Given problem 1 >>
Answer these questions about the Rust passage:
(a) Which two smart pointers does it name for interior mutability?
(b) What error code comes up when the first version of the longest function is compiled?
(c) What command does the error output suggest for more information?

Provided passage >>
>>>

In addition to Box<T>, Rust provides other smart pointers like Rc<T> and Arc<T> for shared ownership (shared_ptr in C++), Cell<T> and RefCell<T> for interior mutability, and Mutex<T> and RwLock<T> for synchronization, among others. Each smart pointer type has its own characteristics and use cases, allowing you to choose the appropriate one based on your requirements.

Smart pointers enable you to write safer, more expressive code by encapsulating complex memory management logic and providing clear ownership semantics.

3.4. Lifetimes

The following’s a code from the book.

fn longest(x: &str, y:&str) -> &str {
    if x.len() >= y.len() {
        return x;
    }
    else {
        return y;
    }
}

fn main() {
    let string1 = String::from("abcd");
    let string2 = "xyz";

    let result = longest(string1.as_str(), string2);
    println!("The longest string is {}", result);
}

If you compile the code above, you will get an error

error[E0106]: missing lifetime specifier
 --> src/main.rs:1:32
  |
1 | fn longest(x: &str, y:&str) -> &str {
  |               ----    ----     ^ expected named lifetime parameter
  |
  = help: this function's return type contains a borrowed value, but the signature does not say whether it is borrowed from `x` or `y`
help: consider introducing a named lifetime parameter
  |
1 | fn longest<'a>(x: &'a str, y:&'a str) -> &'a str {
  |           ++++     ++         ++          ++

For more information about this error, try `rustc --explain E0106`.

what is a lifetime?

As we mentioned in 3.1.3. reference, rust compiler prevent the reference outlive the data by using borrow checker : so to speak, try to prevent dangling pointer.

With this function of references signatures, rust compiler worry about the rest of reference. If x is returned, what about y? y could become a dangling pointer. vice versa.

Therefore, we need to notify to compiler (actually for ourselves) that the rest reference will be terminated in the same lifetime of the picked (returned) one.

In function longest, returning a reference to x would invalidate y (become a dangling reference) if x was longer. Lifetimes prevent this by making the references’ validity explicit.

The fixed version is as follows:

fn longest<'a>(x: &'a str, y: &'a str) -> &'a str {
    if x.len() >= y.len() {
        return x;
    } else {
        return y;
    }
}

<<<

Dataset entries:
>>>

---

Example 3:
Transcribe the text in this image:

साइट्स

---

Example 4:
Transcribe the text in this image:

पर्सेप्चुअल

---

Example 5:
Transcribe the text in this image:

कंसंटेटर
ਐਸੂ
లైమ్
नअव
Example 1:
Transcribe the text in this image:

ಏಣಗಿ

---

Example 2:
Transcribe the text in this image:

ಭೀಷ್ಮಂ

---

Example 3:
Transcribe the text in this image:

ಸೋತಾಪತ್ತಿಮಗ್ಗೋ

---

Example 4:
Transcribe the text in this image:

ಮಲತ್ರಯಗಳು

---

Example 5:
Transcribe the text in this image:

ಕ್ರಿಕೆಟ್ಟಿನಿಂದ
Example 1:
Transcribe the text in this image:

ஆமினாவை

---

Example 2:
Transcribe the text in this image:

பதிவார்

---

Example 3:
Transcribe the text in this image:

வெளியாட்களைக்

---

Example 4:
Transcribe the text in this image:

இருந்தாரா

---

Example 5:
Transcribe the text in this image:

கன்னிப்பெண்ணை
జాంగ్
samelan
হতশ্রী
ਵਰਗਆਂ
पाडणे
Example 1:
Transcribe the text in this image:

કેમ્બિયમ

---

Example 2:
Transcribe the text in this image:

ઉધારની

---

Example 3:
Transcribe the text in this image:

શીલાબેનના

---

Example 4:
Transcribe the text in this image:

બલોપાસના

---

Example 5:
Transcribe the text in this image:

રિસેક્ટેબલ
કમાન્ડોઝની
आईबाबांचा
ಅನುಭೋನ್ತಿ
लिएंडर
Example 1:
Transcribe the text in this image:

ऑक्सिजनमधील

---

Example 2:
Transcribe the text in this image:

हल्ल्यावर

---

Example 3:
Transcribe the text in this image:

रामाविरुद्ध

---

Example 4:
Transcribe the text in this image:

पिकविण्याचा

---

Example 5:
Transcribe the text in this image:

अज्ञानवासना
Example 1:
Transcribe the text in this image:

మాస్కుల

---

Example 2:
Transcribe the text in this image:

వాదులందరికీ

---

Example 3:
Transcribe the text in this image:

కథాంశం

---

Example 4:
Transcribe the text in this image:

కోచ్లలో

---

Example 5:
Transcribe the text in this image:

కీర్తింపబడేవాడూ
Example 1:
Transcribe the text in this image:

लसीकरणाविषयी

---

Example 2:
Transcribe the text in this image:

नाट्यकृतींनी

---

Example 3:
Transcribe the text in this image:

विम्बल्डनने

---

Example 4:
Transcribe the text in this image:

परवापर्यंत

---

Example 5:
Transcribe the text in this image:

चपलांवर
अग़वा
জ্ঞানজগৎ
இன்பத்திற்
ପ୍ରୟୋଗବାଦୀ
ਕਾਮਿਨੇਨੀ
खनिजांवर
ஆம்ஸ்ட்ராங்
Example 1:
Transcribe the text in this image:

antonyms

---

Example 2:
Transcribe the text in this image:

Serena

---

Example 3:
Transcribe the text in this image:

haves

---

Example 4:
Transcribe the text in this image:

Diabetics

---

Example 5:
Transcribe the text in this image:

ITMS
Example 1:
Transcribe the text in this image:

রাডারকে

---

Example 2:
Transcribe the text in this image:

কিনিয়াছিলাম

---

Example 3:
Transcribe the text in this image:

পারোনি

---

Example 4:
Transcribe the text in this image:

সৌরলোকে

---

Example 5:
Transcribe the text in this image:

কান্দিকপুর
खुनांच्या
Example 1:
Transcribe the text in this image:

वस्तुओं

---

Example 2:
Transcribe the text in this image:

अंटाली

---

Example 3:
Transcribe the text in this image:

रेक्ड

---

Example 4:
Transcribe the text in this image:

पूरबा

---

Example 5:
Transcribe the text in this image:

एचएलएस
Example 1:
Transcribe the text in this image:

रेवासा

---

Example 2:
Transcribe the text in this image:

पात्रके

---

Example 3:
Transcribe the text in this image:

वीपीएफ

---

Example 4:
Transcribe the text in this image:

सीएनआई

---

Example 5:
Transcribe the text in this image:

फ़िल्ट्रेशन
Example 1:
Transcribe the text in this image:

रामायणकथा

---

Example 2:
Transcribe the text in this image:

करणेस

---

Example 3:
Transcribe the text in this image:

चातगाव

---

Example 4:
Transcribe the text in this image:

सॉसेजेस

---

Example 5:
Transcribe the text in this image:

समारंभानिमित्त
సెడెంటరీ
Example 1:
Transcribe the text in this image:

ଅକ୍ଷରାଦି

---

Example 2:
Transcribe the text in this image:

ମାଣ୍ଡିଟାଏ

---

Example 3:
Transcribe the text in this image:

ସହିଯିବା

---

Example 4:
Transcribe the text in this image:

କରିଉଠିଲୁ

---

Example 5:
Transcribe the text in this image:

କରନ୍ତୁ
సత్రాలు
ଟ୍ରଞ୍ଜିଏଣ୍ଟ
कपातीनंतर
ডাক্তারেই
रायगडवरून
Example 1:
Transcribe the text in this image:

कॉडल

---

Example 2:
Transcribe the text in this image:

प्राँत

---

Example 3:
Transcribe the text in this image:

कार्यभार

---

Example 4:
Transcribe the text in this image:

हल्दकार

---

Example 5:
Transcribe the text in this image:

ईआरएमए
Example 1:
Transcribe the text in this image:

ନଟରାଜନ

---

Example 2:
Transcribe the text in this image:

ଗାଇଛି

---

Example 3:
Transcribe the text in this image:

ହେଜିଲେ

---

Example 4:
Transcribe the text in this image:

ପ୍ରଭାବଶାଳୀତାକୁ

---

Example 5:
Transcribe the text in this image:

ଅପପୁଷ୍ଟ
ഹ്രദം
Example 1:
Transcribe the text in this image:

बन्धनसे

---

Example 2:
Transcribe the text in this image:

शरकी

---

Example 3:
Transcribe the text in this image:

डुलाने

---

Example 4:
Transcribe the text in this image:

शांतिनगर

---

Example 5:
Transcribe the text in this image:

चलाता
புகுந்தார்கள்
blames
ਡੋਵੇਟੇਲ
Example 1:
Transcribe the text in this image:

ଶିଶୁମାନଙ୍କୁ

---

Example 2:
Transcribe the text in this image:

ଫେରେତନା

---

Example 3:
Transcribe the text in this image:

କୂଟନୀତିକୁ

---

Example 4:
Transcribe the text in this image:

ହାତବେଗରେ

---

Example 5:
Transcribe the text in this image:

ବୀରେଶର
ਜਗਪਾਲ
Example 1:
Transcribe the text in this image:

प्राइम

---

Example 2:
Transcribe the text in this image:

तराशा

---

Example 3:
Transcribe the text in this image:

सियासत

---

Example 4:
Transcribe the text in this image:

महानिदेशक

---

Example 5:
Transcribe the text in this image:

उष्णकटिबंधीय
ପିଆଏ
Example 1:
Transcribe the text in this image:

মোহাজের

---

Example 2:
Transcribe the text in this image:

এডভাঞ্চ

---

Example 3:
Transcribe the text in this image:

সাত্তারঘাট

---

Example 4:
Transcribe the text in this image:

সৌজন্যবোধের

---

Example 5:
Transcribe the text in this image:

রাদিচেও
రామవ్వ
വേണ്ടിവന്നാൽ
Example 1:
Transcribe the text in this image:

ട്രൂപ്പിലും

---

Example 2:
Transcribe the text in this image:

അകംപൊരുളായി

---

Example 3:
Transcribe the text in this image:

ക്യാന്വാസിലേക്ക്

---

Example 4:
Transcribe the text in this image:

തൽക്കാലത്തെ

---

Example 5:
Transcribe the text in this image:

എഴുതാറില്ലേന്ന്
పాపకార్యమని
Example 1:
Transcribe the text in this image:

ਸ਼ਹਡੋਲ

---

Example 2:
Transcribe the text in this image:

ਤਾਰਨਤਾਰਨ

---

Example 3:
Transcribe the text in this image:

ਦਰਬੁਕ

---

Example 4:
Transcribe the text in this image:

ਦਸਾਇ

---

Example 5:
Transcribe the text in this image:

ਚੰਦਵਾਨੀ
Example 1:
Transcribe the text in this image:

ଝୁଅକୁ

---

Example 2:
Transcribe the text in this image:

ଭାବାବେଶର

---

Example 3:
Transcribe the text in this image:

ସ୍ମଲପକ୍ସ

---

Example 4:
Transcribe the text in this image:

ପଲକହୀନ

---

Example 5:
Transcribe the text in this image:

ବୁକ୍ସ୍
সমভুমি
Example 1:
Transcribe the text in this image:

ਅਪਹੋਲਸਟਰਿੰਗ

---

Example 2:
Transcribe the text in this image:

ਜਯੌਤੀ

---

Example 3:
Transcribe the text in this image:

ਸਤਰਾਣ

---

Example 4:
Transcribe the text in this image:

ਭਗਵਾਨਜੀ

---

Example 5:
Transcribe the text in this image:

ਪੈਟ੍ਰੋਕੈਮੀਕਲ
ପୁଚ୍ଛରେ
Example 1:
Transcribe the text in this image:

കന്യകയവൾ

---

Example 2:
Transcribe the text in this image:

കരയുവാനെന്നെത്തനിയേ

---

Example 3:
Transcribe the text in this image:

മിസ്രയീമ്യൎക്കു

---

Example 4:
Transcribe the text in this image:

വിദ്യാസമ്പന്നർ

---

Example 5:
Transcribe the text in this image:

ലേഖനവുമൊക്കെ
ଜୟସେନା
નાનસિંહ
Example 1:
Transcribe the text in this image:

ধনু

<<<

Given problem 2 >>
Rewrite the listing from its first line through the line with "வெளியாட்களைக்", putting "Copy out" in place of "Transcribe" and leaving everything else the same.

Task solution 1 >>
(a) Cell<T> and RefCell<T>
(b) E0106
(c) rustc --explain E0106

Task solution 2 >>
---

Example 3:
Copy out the text in this image:

साइट्स

---

Example 4:
Copy out the text in this image:

पर्सेप्चुअल

---

Example 5:
Copy out the text in this image:

कंसंटेटर
ਐਸੂ
లైమ్
नअव
Example 1:
Copy out the text in this image:

ಏಣಗಿ

---

Example 2:
Copy out the text in this image:

ಭೀಷ್ಮಂ

---

Example 3:
Copy out the text in this image:

ಸೋತಾಪತ್ತಿಮಗ್ಗೋ

---

Example 4:
Copy out the text in this image:

ಮಲತ್ರಯಗಳು

---

Example 5:
Copy out the text in this image:

ಕ್ರಿಕೆಟ್ಟಿನಿಂದ
Example 1:
Copy out the text in this image:

ஆமினாவை

---

Example 2:
Copy out the text in this image:

பதிவார்

---

Example 3:
Copy out the text in this image:

வெளியாட்களைக்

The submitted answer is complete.